→ What is needed
Give the entries again exactly, every one of them.

→ Records provided
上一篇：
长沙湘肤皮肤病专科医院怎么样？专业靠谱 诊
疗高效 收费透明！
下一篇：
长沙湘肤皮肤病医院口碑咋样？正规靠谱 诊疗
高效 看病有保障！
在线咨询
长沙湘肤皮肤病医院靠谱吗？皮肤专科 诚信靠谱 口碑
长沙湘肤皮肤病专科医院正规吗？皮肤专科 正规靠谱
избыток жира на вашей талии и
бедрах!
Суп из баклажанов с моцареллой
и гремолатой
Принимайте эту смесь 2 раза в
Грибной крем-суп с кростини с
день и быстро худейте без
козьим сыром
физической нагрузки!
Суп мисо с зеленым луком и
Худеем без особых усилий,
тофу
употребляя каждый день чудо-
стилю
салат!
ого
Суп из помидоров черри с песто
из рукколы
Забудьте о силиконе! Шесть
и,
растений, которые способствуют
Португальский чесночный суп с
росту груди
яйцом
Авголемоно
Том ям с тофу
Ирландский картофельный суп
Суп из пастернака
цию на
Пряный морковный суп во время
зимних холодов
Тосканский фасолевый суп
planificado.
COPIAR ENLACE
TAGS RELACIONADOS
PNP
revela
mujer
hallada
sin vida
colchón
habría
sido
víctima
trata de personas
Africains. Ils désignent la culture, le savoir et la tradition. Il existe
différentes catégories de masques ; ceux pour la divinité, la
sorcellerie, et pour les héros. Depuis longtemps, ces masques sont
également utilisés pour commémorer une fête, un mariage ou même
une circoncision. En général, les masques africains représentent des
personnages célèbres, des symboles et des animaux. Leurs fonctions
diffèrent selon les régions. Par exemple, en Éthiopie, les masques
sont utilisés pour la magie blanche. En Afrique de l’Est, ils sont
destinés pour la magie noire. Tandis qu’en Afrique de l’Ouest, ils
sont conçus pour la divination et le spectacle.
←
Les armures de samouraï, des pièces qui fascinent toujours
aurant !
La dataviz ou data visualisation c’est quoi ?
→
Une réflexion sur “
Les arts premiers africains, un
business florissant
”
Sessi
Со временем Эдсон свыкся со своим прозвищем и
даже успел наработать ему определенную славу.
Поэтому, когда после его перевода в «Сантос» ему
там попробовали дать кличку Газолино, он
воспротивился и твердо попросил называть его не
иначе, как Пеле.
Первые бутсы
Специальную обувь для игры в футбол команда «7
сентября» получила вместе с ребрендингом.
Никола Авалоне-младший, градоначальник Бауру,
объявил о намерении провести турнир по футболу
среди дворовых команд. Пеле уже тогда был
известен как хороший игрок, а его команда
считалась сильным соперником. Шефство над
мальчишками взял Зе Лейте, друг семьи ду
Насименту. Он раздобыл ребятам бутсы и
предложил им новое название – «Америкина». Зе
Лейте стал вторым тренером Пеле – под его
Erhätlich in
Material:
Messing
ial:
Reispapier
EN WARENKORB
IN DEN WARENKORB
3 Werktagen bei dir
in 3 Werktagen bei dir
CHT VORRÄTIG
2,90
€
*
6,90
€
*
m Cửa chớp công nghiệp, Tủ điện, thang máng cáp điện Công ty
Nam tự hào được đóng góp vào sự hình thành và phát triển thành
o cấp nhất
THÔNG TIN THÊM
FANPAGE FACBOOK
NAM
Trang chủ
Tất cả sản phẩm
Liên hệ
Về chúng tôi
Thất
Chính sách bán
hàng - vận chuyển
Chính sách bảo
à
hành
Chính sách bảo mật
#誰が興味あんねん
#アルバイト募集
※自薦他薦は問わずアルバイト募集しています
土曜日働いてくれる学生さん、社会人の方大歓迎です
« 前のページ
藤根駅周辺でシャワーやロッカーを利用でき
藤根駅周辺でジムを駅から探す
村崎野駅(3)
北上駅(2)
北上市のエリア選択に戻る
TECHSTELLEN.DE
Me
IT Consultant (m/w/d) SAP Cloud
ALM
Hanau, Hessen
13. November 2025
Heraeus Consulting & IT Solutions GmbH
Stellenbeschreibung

→ Response to this task
上一篇：
长沙湘肤皮肤病专科医院怎么样？专业靠谱 诊
疗高效 收费透明！
下一篇：
长沙湘肤皮肤病医院口碑咋样？正规靠谱 诊疗
高效 看病有保障！
在线咨询
长沙湘肤皮肤病医院靠谱吗？皮肤专科 诚信靠谱 口碑
长沙湘肤皮肤病专科医院正规吗？皮肤专科 正规靠谱
избыток жира на вашей талии и
бедрах!
Суп из баклажанов с моцареллой
и гремолатой
Принимайте эту смесь 2 раза в
Грибной крем-суп с кростини с
день и быстро худейте без
козьим сыром
физической нагрузки!
Суп мисо с зеленым луком и
Худеем без особых усилий,
тофу
употребляя каждый день чудо-
стилю
салат!
ого
Суп из помидоров черри с песто
из рукколы
Забудьте о силиконе! Шесть
и,
растений, которые способствуют
Португальский чесночный суп с
росту груди
яйцом
Авголемоно
Том ям с тофу
Ирландский картофельный суп
Суп из пастернака
цию на
Пряный морковный суп во время
зимних холодов
Тосканский фасолевый суп
planificado.
COPIAR ENLACE
TAGS RELACIONADOS
PNP
revela
mujer
hallada
sin vida
colchón
habría
sido
víctima
trata de personas
Africains. Ils désignent la culture, le savoir et la tradition. Il existe
différentes catégories de masques ; ceux pour la divinité, la
sorcellerie, et pour les héros. Depuis longtemps, ces masques sont
également utilisés pour commémorer une fête, un mariage ou même
une circoncision. En général, les masques africains représentent des
personnages célèbres, des symboles et des animaux. Leurs fonctions
diffèrent selon les régions. Par exemple, en Éthiopie, les masques
sont utilisés pour la magie blanche. En Afrique de l’Est, ils sont
destinés pour la magie noire. Tandis qu’en Afrique de l’Ouest, ils
sont conçus pour la divination et le spectacle.
←
Les armures de samouraï, des pièces qui fascinent toujours
aurant !
La dataviz ou data visualisation c’est quoi ?
→
Une réflexion sur “
Les arts premiers africains, un
business florissant
”
Sessi
Со временем Эдсон свыкся со своим прозвищем и
даже успел наработать ему определенную славу.
Поэтому, когда после его перевода в «Сантос» ему
там попробовали дать кличку Газолино, он
воспротивился и твердо попросил называть его не
иначе, как Пеле.
Первые бутсы
Специальную обувь для игры в футбол команда «7
сентября» получила вместе с ребрендингом.
Никола Авалоне-младший, градоначальник Бауру,
объявил о намерении провести турнир по футболу
среди дворовых команд. Пеле уже тогда был
известен как хороший игрок, а его команда
считалась сильным соперником. Шефство над
мальчишками взял Зе Лейте, друг семьи ду
Насименту. Он раздобыл ребятам бутсы и
предложил им новое название – «Америкина». Зе
Лейте стал вторым тренером Пеле – под его
Erhätlich in
Material:
Messing
ial:
Reispapier
EN WARENKORB
IN DEN WARENKORB
3 Werktagen bei dir
in 3 Werktagen bei dir
CHT VORRÄTIG
2,90
€
*
6,90
€
*
m Cửa chớp công nghiệp, Tủ điện, thang máng cáp điện Công ty
Nam tự hào được đóng góp vào sự hình thành và phát triển thành
o cấp nhất
THÔNG TIN THÊM
FANPAGE FACBOOK
NAM
Trang chủ
Tất cả sản phẩm
Liên hệ
Về chúng tôi
Thất
Chính sách bán
hàng - vận chuyển
Chính sách bảo
à
hành
Chính sách bảo mật
#誰が興味あんねん
#アルバイト募集
※自薦他薦は問わずアルバイト募集しています
土曜日働いてくれる学生さん、社会人の方大歓迎です
« 前のページ
藤根駅周辺でシャワーやロッカーを利用でき
藤根駅周辺でジムを駅から探す
村崎野駅(3)
北上駅(2)
北上市のエリア選択に戻る
TECHSTELLEN.DE
Me
IT Consultant (m/w/d) SAP Cloud
ALM
Hanau, Hessen
13. November 2025
Heraeus Consulting & IT Solutions GmbH
Stellenbeschreibung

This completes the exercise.